Shattered Wig #28

Shattered Wig #28
Coming In November!

Thursday, November 25, 2010

WORMS November 23




I would have to reach far back into my life, into my childhood really, when my friend's Uncle Johnny would have us over at his shore house that was literally feet away from a pier and the bay and had a fridge always stocked with Coke and Yoo-hoos, to think of a host as generous and kind as Sir Robert M. O'Brien. In just a year and a half or so he has truly built up a great reading series that draws an attentive crowd and mixes up some good diverse intellects.



And just in case you are new to the series and not sure you have found your way to the right spot in the catacombs of the Bell Foundry building (Isn't this the basement parking garage where Marvin Mandell would eat the still beating dismembered hearts of Baltimore orphans?), Robert wears a pleasingly bright lime hoodie to draw your eye and help the pickpockets in the crowd get some work done.

Also, at each WORMS reading, Bob starts off with a nice twist on the ordinary. This time he read the synopsis of a Bugs Bunny cartoon, which took on a new life in this format. The first WORMS of the season Bob talked about the recent phenomenon of "celebrity poetry" and he read verbatim from an inane website advising you on how to get rich quick on Britney quatrains. In honor of that moment I read my poem at this November WORMs that I wrote in homage to the actor who never sleeps and whose doctorates could wallpaper a mansion - James Franco. I dedicated my last poem to publisher genius Adam Robinson not even realizing that he was sitting front row to my left with brainy and wild Stephanie Barber who was shape shifting and burning off so many calories just sitting and squirming in her chair that there were more rainbow colors being given off her aura than a sea of glow sticks at a Phish concert.



After the crowd was done with me, next up was Jeremy Hoevenaar, who moved here fairly recently from Brooklyn.




Third was the Sphinx-like Joseph Young who calmly read micro-stories from Easter Rabbit. His soothing reading voice and gentle flipping of pages reminded me of my favorite newscaster from the 9/11 mess.
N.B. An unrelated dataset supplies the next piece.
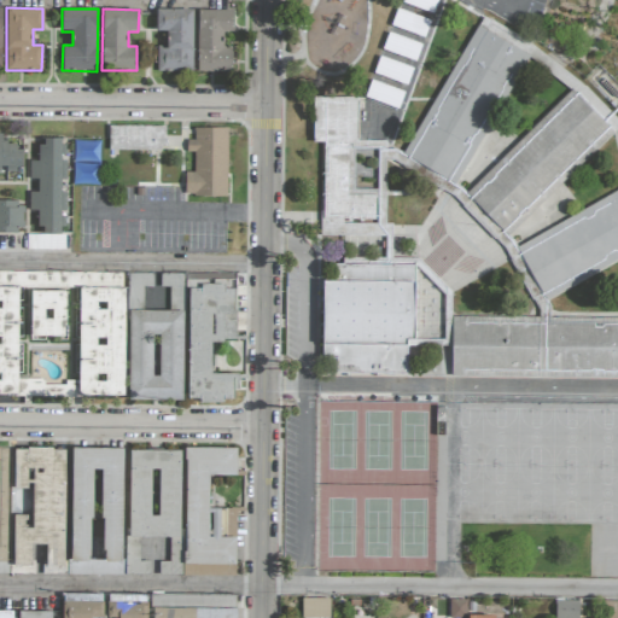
[(157,46),(157,71),(192,71),(193,10),(156,9),(156,31),(167,31),(167,46),(157,46)]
I never knew his name and he always seemed to come on after midnight. He catalogued updates and events in a low deep tone that wasn't meant to sedate or trick but merely to give each word equal weight and chance and the sound of his words was a promise that life would go on, that this too would be lived through and we would come through the other end of it, only to be bent over a park bench and jackknifed by Karl Rove and his boys over and over while car horns blatted out some football team's fight song.

I have to say that some of my attention was diverted from Joe's reading by the fact that he was only wearing a t-shirt in a warehouse basement on a late November night. I was having sympathetic chilblain freeze, but that might have been also from the miniature Coke I was sipping.






This gent is Matthew Smith, a Johns Hopkins graduate and he also is endowed with one of those voices from beyond. Many of his poems were classically themed and he told great tales of ancient mythology setting a few pieces up, so he made a nice lead-in to the fuzzily shimmering star of the night, Chris Mason.






Chris is one of the rare poets who I can't get enough of in a reading. This one in particular seemed cruelly short. He has a new book coming out on Narrowhouse Press called Hum Who Hiccup and he read a few pieces from there, plus one of his old "click" poems. When I hear Chris read I always feel a renewed belief in humanity, that kindness and thought can still exist and grow. And I also feel slightly ashamed of myself, that I'm not doing enough, not pushing my boundaries enough. But then I go home, slip into some oversized Austin Powers teeth, put on an episode of "The Honeymooners" and wash some Cheetohs down with Robotussin.